Some St. Mary's parents say they do not need a multimillion-dollar survey to convince them that their children should be participating in DARE, and they plan to vote against Zylak because of his decision to cut the program.
"We've got this situation where the studies say it's not effective, but everyone still loves it," Zylak said. "Clearly it's become an issue in the campaign, but we eliminated the program because we didn't have the manpower to staff a program that wasn't working."
DARE advocates generally play down the scientific studies questioning the effectiveness of the program in favor of testimonials from parents and former students who say it helped them make good decisions.
"I was at the county fair a couple of years ago, and a woman who was probably 22 came running up to me and said, 'You were my DARE officer, and you're the reason I didn't do drugs,' " said Mickey Bailey, a former sheriff's deputy who taught drug education in St. Mary's schools for 10 years. "That type of stuff happens all the time, and that's what convinces me it's useful."
Mia Zimmerman, a former PTA president at Piney Point Elementary School whose three children attend St. Mary's public schools, said the program is crucial to children's development.
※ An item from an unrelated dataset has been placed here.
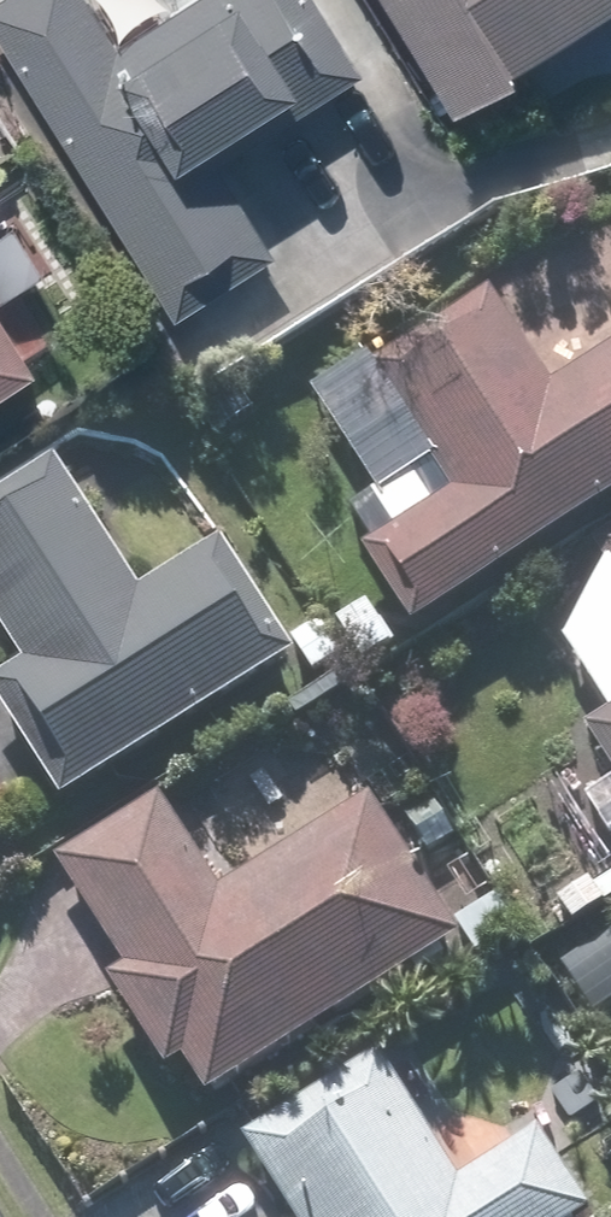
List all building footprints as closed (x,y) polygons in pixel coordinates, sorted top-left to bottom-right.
[(178,316),(280,252),(221,158),(367,66),(324,0),(192,0),(123,43),(95,0),(0,0),(0,37),(178,316)] [(458,110),(525,68),(522,64),(610,8),(610,0),(390,0),(458,110)] [(414,635),(610,507),(610,352),(554,389),(488,289),(368,367),(451,494),(360,553),(414,635)] [(45,371),(0,300),(0,399),(45,371)] [(302,657),(225,540),(143,593),(55,459),(0,494),(0,626),(27,668),(0,686),(0,710),(66,810),(302,657)] [(597,545),(610,567),(610,536),(597,545)] [(610,763),(610,714),(588,729),(610,763)] [(184,1065),(206,1099),(462,938),(370,794),(222,888),(160,792),(53,859),(123,969),(109,977),(170,1073),(184,1065)] [(593,1213),(539,1128),(458,1179),(377,1051),(243,1135),(295,1216),(587,1216),(593,1213)]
"It was so sad when they got rid of it because it brought so much to the children," Zimmerman said. "It's information they're not able to get anywhere else, and if you teach them at an early age, they'll soak it in."
Zimmerman said she was elated to learn that voting for Cameron would mean the return of the DARE program.
"I think that'll help him win over parents, definitely," she said.
Cameron said it is clear to him that the community wants officers in schools teaching kids about drugs. Hanson, the professor emeritus, said Cameron is probably correct, adding that it would be unfortunate if Zylak lost his job based on a decision that scientific research rejects.
"Students love DARE, parents love it, and I've never met a school principal who didn't love it," he said. "Everybody thinks it's tremendously effective except the researchers who actually study it."
Bailey, who has retired from the sheriff's office and now teaches criminal justice courses at a local high school, countered that scientific evidence is unable to quantify a program's benefit to a community.
"It was the type of job where you felt like you could make a difference," he said. "On patrol you lock the same people up over and over again. DARE was one of those rare things that was proactive instead of reactive."